Where to go: There are numerous wildlife areas, but all require reservations. There are hunting clubs that allow access for a wide-ranging fee, and some private landowners may allow you access if you go knocking on doors.

The season opens Saturday, March 26, and runs through May 1. Any bird with a beard showing through the breast feathers is legal. The beard is predominant in males.

The spring hunt is one of the most liberal seasons the state offers. The daily bag limit is one turkey with a seasonal limit of three total. No hens are allowed because it’s breeding time, and they’ll be sitting on a batch of eggs.

Shooting hours are from 30 minutes before sunrise to 4 p.m.

If you think you’re going to get out in the field once the sun has come up and walk out of the field with a bird, think again. These big birds roost in trees.

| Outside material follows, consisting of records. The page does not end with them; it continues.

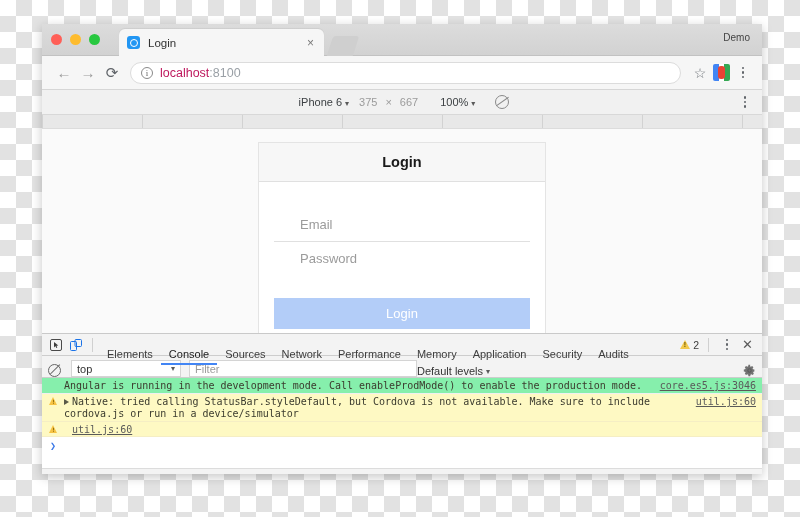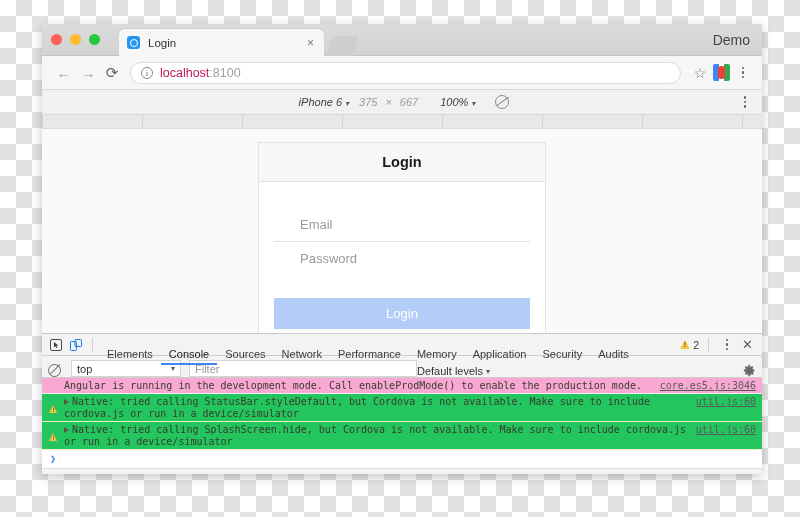--- a/index.html
+++ b/index.html
@@ -101,21 +101,21 @@
     position: absolute;
     left: 288px; top: 12px;
     width: 26px; height: 20px;
     background: #cfcfcf;
     transform: skewX(-18deg);
     border-radius: 3px 3px 0 0;
   }
   .window-label {
     position: absolute;
     right: 12px; top: 8px;
-    font-size: 14px;
+    font-size: 10px;
     color: #444;
   }
 
   
   .toolbar {
     height: 34px;
     background: #f6f6f6;
     border-bottom: 1px solid #d6d6d6;
     display: flex;
     align-items: center;
@@ -191,21 +191,20 @@
     background: #f1f1f1;
     border-bottom: 1px solid #d8d8d8;
     display: flex;
     align-items: center;
     justify-content: center;
     gap: 0;
     position: relative;
     flex: 0 0 auto;
     font-size: 11px;
     color: #5a5a5a;
-    font-style: italic;
   }
   .device-sel { color: #3c4043; padding: 0 4px; }
   .caret { font-size: 8px; margin-left: 3px; color: #5a5a5a; }
   .dim { color: #9b9b9b; padding: 0 6px; }
   .dim-x { color: #9b9b9b; padding: 0 2px; }
   .zoom-sel { color: #3c4043; padding: 0 4px; margin-left: 12px; }
   .throttle-icon {
     margin-left: 16px;
     width: 14px; height: 14px;
     border: 1.3px solid #8a8a8a;
@@ -433,22 +432,22 @@
     background: #fff;
   }
   .msg {
     display: flex;
     align-items: flex-start;
     border-bottom: 1px solid #f0f0f0;
     padding: 1px 6px 1px 0;
     min-height: 13px;
     position: relative;
   }
-  .msg.info { background: #f9a8d4; justify-content: flex-end; }
-  .msg.warn { background: #22c55e; border-bottom: 1px solid #f5eec4; align-items: center; }
+  .msg.info { background: #86efac; justify-content: flex-end; }
+  .msg.warn { background: #fef9c3; border-bottom: 1px solid #f5eec4; }
   .msg-icon-cell {
     width: 22px;
     flex: 0 0 auto;
     display: flex;
     align-items: flex-start;
     justify-content: center;
     padding-top: 2px;
   }
   .msg-warn-tri {
     width: 0; height: 0;
@@ -661,21 +660,20 @@
           <span class="msg-warn-tri"></span>
         </span>
         <span class="msg-text"><span class="disclosure"></span><span>Native: tried calling StatusBar.styleDefault, but Cordova is not available. Make sure to include cordova.js or run in a device/simulator</span></span>
         <span class="msg-link">util.js:60</span>
       </div>
 
       <div class="msg warn">
         <span class="msg-icon-cell">
           <span class="msg-warn-tri"></span>
         </span>
-        <span class="msg-text"><span class="disclosure"></span><span>Native: tried calling SplashScreen.hide, but Cordova is not available. Make sure to include cordova.js or run in a device/simulator</span></span>
         <span class="msg-link">util.js:60</span>
       </div>
 
       <div class="prompt-row">
         <span class="prompt-arrow">❯</span>
       </div>
     </div>
 
     <div class="dt-footer-bar"></div>
   </div>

If you already have an area to hunt, walk it and find the area where the flock is roosting, easily evidenced by lost feathers and droppings on the ground.
When the season opens, get to the area no less than an hour before dawn. Don’t set up directly under their tree. Set up your blind, and set out your decoys.

By the time light begins to show on the horizon and the birds begin wanting to come down from the tree, the area you disturbed setting up has settled down.

Begin calling when the birds are active. Learn the hen calls, and a tom should come running.